#### GIVEN PROBLEM
Copy every line of the items below word for word, keeping each character as it appears.

..........

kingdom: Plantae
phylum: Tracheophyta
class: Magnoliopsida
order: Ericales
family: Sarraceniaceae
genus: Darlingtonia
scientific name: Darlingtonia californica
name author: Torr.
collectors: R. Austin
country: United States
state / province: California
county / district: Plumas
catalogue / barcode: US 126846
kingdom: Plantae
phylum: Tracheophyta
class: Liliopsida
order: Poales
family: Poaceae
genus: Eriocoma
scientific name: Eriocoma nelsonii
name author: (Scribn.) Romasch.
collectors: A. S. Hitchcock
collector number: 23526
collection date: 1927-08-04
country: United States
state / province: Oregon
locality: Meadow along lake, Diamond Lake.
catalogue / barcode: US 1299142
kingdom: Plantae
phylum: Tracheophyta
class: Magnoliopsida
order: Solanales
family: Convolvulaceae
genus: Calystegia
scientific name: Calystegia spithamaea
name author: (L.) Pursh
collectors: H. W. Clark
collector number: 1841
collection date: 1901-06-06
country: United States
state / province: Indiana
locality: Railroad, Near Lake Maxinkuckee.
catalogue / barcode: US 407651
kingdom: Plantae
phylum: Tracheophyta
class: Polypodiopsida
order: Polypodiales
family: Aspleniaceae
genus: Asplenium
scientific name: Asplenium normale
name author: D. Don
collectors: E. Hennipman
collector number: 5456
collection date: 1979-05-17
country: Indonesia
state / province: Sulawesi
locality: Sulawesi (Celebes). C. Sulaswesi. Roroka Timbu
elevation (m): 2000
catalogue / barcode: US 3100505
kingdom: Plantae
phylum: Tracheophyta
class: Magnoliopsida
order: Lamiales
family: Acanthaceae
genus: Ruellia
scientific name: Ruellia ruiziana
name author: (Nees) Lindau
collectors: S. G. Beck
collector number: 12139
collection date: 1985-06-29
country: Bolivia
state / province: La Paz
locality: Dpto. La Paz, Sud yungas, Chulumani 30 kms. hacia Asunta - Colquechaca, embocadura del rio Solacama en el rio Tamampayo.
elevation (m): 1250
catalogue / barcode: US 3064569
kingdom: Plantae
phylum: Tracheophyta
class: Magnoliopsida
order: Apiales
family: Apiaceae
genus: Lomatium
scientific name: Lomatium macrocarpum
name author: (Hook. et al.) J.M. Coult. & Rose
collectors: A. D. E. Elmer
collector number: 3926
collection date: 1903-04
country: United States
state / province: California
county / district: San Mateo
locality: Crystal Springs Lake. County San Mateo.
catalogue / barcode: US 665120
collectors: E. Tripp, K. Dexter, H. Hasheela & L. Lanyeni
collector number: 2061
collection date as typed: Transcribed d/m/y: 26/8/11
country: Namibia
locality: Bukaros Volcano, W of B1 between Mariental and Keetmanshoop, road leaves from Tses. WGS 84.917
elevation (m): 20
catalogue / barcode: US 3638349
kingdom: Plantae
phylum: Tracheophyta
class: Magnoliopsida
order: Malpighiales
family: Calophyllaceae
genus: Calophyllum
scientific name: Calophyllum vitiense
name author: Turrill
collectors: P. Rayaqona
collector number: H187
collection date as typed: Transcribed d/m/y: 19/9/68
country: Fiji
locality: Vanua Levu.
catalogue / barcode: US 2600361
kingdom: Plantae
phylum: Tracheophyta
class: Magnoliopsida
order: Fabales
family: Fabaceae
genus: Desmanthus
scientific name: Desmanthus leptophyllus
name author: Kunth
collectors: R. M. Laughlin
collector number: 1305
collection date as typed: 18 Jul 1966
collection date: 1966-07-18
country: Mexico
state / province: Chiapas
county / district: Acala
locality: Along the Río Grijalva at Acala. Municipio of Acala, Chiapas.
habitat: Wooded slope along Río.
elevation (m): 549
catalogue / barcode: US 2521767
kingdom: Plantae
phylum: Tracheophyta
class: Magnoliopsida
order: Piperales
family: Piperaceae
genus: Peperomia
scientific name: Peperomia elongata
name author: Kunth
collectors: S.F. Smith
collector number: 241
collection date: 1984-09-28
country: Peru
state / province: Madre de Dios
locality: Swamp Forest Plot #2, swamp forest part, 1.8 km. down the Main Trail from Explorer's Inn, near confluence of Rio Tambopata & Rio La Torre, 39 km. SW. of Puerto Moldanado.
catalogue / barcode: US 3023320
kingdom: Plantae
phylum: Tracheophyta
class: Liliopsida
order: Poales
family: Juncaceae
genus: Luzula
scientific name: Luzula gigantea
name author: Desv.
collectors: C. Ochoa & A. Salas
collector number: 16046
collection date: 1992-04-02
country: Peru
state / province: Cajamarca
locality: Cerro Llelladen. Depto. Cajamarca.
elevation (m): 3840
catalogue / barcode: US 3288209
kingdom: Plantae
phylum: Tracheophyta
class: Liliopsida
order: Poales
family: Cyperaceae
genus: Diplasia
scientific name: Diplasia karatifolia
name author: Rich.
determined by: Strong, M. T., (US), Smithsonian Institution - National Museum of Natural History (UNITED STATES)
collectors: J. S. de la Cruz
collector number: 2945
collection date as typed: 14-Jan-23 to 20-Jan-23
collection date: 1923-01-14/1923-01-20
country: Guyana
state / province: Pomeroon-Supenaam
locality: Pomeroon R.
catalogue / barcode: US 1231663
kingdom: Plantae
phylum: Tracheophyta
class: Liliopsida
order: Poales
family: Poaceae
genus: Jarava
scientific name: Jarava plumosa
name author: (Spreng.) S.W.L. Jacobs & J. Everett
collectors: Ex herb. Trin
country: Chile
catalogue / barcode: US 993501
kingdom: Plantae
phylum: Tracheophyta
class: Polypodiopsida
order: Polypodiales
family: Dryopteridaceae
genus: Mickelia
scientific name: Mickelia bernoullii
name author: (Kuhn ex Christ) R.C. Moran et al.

..........

#### RESULT
kingdom: Plantae
phylum: Tracheophyta
class: Magnoliopsida
order: Ericales
family: Sarraceniaceae
genus: Darlingtonia
scientific name: Darlingtonia californica
name author: Torr.
collectors: R. Austin
country: United States
state / province: California
county / district: Plumas
catalogue / barcode: US 126846
kingdom: Plantae
phylum: Tracheophyta
class: Liliopsida
order: Poales
family: Poaceae
genus: Eriocoma
scientific name: Eriocoma nelsonii
name author: (Scribn.) Romasch.
collectors: A. S. Hitchcock
collector number: 23526
collection date: 1927-08-04
country: United States
state / province: Oregon
locality: Meadow along lake, Diamond Lake.
catalogue / barcode: US 1299142
kingdom: Plantae
phylum: Tracheophyta
class: Magnoliopsida
order: Solanales
family: Convolvulaceae
genus: Calystegia
scientific name: Calystegia spithamaea
name author: (L.) Pursh
collectors: H. W. Clark
collector number: 1841
collection date: 1901-06-06
country: United States
state / province: Indiana
locality: Railroad, Near Lake Maxinkuckee.
catalogue / barcode: US 407651
kingdom: Plantae
phylum: Tracheophyta
class: Polypodiopsida
order: Polypodiales
family: Aspleniaceae
genus: Asplenium
scientific name: Asplenium normale
name author: D. Don
collectors: E. Hennipman
collector number: 5456
collection date: 1979-05-17
country: Indonesia
state / province: Sulawesi
locality: Sulawesi (Celebes). C. Sulaswesi. Roroka Timbu
elevation (m): 2000
catalogue / barcode: US 3100505
kingdom: Plantae
phylum: Tracheophyta
class: Magnoliopsida
order: Lamiales
family: Acanthaceae
genus: Ruellia
scientific name: Ruellia ruiziana
name author: (Nees) Lindau
collectors: S. G. Beck
collector number: 12139
collection date: 1985-06-29
country: Bolivia
state / province: La Paz
locality: Dpto. La Paz, Sud yungas, Chulumani 30 kms. hacia Asunta - Colquechaca, embocadura del rio Solacama en el rio Tamampayo.
elevation (m): 1250
catalogue / barcode: US 3064569
kingdom: Plantae
phylum: Tracheophyta
class: Magnoliopsida
order: Apiales
family: Apiaceae
genus: Lomatium
scientific name: Lomatium macrocarpum
name author: (Hook. et al.) J.M. Coult. & Rose
collectors: A. D. E. Elmer
collector number: 3926
collection date: 1903-04
country: United States
state / province: California
county / district: San Mateo
locality: Crystal Springs Lake. County San Mateo.
catalogue / barcode: US 665120
collectors: E. Tripp, K. Dexter, H. Hasheela & L. Lanyeni
collector number: 2061
collection date as typed: Transcribed d/m/y: 26/8/11
country: Namibia
locality: Bukaros Volcano, W of B1 between Mariental and Keetmanshoop, road leaves from Tses. WGS 84.917
elevation (m): 20
catalogue / barcode: US 3638349
kingdom: Plantae
phylum: Tracheophyta
class: Magnoliopsida
order: Malpighiales
family: Calophyllaceae
genus: Calophyllum
scientific name: Calophyllum vitiense
name author: Turrill
collectors: P. Rayaqona
collector number: H187
collection date as typed: Transcribed d/m/y: 19/9/68
country: Fiji
locality: Vanua Levu.
catalogue / barcode: US 2600361
kingdom: Plantae
phylum: Tracheophyta
class: Magnoliopsida
order: Fabales
family: Fabaceae
genus: Desmanthus
scientific name: Desmanthus leptophyllus
name author: Kunth
collectors: R. M. Laughlin
collector number: 1305
collection date as typed: 18 Jul 1966
collection date: 1966-07-18
country: Mexico
state / province: Chiapas
county / district: Acala
locality: Along the Río Grijalva at Acala. Municipio of Acala, Chiapas.
habitat: Wooded slope along Río.
elevation (m): 549
catalogue / barcode: US 2521767
kingdom: Plantae
phylum: Tracheophyta
class: Magnoliopsida
order: Piperales
family: Piperaceae
genus: Peperomia
scientific name: Peperomia elongata
name author: Kunth
collectors: S.F. Smith
collector number: 241
collection date: 1984-09-28
country: Peru
state / province: Madre de Dios
locality: Swamp Forest Plot #2, swamp forest part, 1.8 km. down the Main Trail from Explorer's Inn, near confluence of Rio Tambopata & Rio La Torre, 39 km. SW. of Puerto Moldanado.
catalogue / barcode: US 3023320
kingdom: Plantae
phylum: Tracheophyta
class: Liliopsida
order: Poales
family: Juncaceae
genus: Luzula
scientific name: Luzula gigantea
name author: Desv.
collectors: C. Ochoa & A. Salas
collector number: 16046
collection date: 1992-04-02
country: Peru
state / province: Cajamarca
locality: Cerro Llelladen. Depto. Cajamarca.
elevation (m): 3840
catalogue / barcode: US 3288209
kingdom: Plantae
phylum: Tracheophyta
class: Liliopsida
order: Poales
family: Cyperaceae
genus: Diplasia
scientific name: Diplasia karatifolia
name author: Rich.
determined by: Strong, M. T., (US), Smithsonian Institution - National Museum of Natural History (UNITED STATES)
collectors: J. S. de la Cruz
collector number: 2945
collection date as typed: 14-Jan-23 to 20-Jan-23
collection date: 1923-01-14/1923-01-20
country: Guyana
state / province: Pomeroon-Supenaam
locality: Pomeroon R.
catalogue / barcode: US 1231663
kingdom: Plantae
phylum: Tracheophyta
class: Liliopsida
order: Poales
family: Poaceae
genus: Jarava
scientific name: Jarava plumosa
name author: (Spreng.) S.W.L. Jacobs & J. Everett
collectors: Ex herb. Trin
country: Chile
catalogue / barcode: US 993501
kingdom: Plantae
phylum: Tracheophyta
class: Polypodiopsida
order: Polypodiales
family: Dryopteridaceae
genus: Mickelia
scientific name: Mickelia bernoullii
name author: (Kuhn ex Christ) R.C. Moran et al.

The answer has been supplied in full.